[Material for the task — start]

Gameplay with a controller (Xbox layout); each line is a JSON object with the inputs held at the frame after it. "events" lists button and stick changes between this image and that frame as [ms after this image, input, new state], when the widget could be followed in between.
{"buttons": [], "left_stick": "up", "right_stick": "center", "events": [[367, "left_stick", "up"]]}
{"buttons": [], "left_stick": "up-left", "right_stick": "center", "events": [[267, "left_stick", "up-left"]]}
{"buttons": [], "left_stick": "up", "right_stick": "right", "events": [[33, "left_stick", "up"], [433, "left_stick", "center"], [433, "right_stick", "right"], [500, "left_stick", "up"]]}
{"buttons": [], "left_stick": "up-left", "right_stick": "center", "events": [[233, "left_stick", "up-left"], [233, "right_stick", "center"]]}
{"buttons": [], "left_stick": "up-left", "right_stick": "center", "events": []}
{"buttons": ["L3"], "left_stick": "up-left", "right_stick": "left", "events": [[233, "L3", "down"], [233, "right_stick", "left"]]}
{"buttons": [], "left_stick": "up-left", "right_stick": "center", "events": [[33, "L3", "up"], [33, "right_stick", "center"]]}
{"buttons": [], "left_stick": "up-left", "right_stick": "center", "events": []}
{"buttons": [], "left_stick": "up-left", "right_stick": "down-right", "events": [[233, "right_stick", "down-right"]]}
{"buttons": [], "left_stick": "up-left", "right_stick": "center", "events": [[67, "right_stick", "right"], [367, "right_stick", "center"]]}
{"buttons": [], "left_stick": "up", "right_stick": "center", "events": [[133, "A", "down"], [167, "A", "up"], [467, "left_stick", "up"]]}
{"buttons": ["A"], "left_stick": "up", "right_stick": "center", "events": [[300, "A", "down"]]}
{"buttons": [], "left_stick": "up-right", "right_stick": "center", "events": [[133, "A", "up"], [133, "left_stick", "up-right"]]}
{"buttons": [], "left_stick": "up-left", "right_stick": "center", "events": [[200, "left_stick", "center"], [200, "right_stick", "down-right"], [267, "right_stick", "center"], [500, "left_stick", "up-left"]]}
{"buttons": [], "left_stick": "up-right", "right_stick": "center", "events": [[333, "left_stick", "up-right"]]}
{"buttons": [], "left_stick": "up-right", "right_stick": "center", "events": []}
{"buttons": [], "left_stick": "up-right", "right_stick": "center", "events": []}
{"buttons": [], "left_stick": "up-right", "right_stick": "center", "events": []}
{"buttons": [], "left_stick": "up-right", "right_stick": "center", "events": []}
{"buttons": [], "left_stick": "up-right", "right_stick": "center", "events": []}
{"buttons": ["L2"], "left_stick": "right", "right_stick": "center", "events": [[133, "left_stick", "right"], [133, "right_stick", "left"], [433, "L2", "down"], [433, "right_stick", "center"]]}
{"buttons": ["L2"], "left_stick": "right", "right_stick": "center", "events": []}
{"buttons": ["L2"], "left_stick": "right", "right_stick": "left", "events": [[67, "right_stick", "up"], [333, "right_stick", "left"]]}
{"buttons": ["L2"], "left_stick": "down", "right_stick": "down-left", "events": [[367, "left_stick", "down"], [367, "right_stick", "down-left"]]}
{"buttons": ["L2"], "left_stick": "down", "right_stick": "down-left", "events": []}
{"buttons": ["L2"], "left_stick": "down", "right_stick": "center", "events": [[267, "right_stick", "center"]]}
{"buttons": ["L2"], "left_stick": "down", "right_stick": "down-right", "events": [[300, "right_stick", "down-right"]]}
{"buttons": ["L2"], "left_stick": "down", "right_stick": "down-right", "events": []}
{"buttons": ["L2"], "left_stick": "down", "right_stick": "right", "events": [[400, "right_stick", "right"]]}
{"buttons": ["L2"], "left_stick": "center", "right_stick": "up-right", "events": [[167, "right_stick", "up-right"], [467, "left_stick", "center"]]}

[Material for the task — finish]

(What you will do) Please reproduce the material above exactly, line by line.

(Output for this task)
Gameplay with a controller (Xbox layout); each line is a JSON object with the inputs held at the frame after it. "events" lists button and stick changes between this image and that frame as [ms after this image, input, new state], when the widget could be followed in between.
{"buttons": [], "left_stick": "up", "right_stick": "center", "events": [[367, "left_stick", "up"]]}
{"buttons": [], "left_stick": "up-left", "right_stick": "center", "events": [[267, "left_stick", "up-left"]]}
{"buttons": [], "left_stick": "up", "right_stick": "right", "events": [[33, "left_stick", "up"], [433, "left_stick", "center"], [433, "right_stick", "right"], [500, "left_stick", "up"]]}
{"buttons": [], "left_stick": "up-left", "right_stick": "center", "events": [[233, "left_stick", "up-left"], [233, "right_stick", "center"]]}
{"buttons": [], "left_stick": "up-left", "right_stick": "center", "events": []}
{"buttons": ["L3"], "left_stick": "up-left", "right_stick": "left", "events": [[233, "L3", "down"], [233, "right_stick", "left"]]}
{"buttons": [], "left_stick": "up-left", "right_stick": "center", "events": [[33, "L3", "up"], [33, "right_stick", "center"]]}
{"buttons": [], "left_stick": "up-left", "right_stick": "center", "events": []}
{"buttons": [], "left_stick": "up-left", "right_stick": "down-right", "events": [[233, "right_stick", "down-right"]]}
{"buttons": [], "left_stick": "up-left", "right_stick": "center", "events": [[67, "right_stick", "right"], [367, "right_stick", "center"]]}
{"buttons": [], "left_stick": "up", "right_stick": "center", "events": [[133, "A", "down"], [167, "A", "up"], [467, "left_stick", "up"]]}
{"buttons": ["A"], "left_stick": "up", "right_stick": "center", "events": [[300, "A", "down"]]}
{"buttons": [], "left_stick": "up-right", "right_stick": "center", "events": [[133, "A", "up"], [133, "left_stick", "up-right"]]}
{"buttons": [], "left_stick": "up-left", "right_stick": "center", "events": [[200, "left_stick", "center"], [200, "right_stick", "down-right"], [267, "right_stick", "center"], [500, "left_stick", "up-left"]]}
{"buttons": [], "left_stick": "up-right", "right_stick": "center", "events": [[333, "left_stick", "up-right"]]}
{"buttons": [], "left_stick": "up-right", "right_stick": "center", "events": []}
{"buttons": [], "left_stick": "up-right", "right_stick": "center", "events": []}
{"buttons": [], "left_stick": "up-right", "right_stick": "center", "events": []}
{"buttons": [], "left_stick": "up-right", "right_stick": "center", "events": []}
{"buttons": [], "left_stick": "up-right", "right_stick": "center", "events": []}
{"buttons": ["L2"], "left_stick": "right", "right_stick": "center", "events": [[133, "left_stick", "right"], [133, "right_stick", "left"], [433, "L2", "down"], [433, "right_stick", "center"]]}
{"buttons": ["L2"], "left_stick": "right", "right_stick": "center", "events": []}
{"buttons": ["L2"], "left_stick": "right", "right_stick": "left", "events": [[67, "right_stick", "up"], [333, "right_stick", "left"]]}
{"buttons": ["L2"], "left_stick": "down", "right_stick": "down-left", "events": [[367, "left_stick", "down"], [367, "right_stick", "down-left"]]}
{"buttons": ["L2"], "left_stick": "down", "right_stick": "down-left", "events": []}
{"buttons": ["L2"], "left_stick": "down", "right_stick": "center", "events": [[267, "right_stick", "center"]]}
{"buttons": ["L2"], "left_stick": "down", "right_stick": "down-right", "events": [[300, "right_stick", "down-right"]]}
{"buttons": ["L2"], "left_stick": "down", "right_stick": "down-right", "events": []}
{"buttons": ["L2"], "left_stick": "down", "right_stick": "right", "events": [[400, "right_stick", "right"]]}
{"buttons": ["L2"], "left_stick": "center", "right_stick": "up-right", "events": [[167, "right_stick", "up-right"], [467, "left_stick", "center"]]}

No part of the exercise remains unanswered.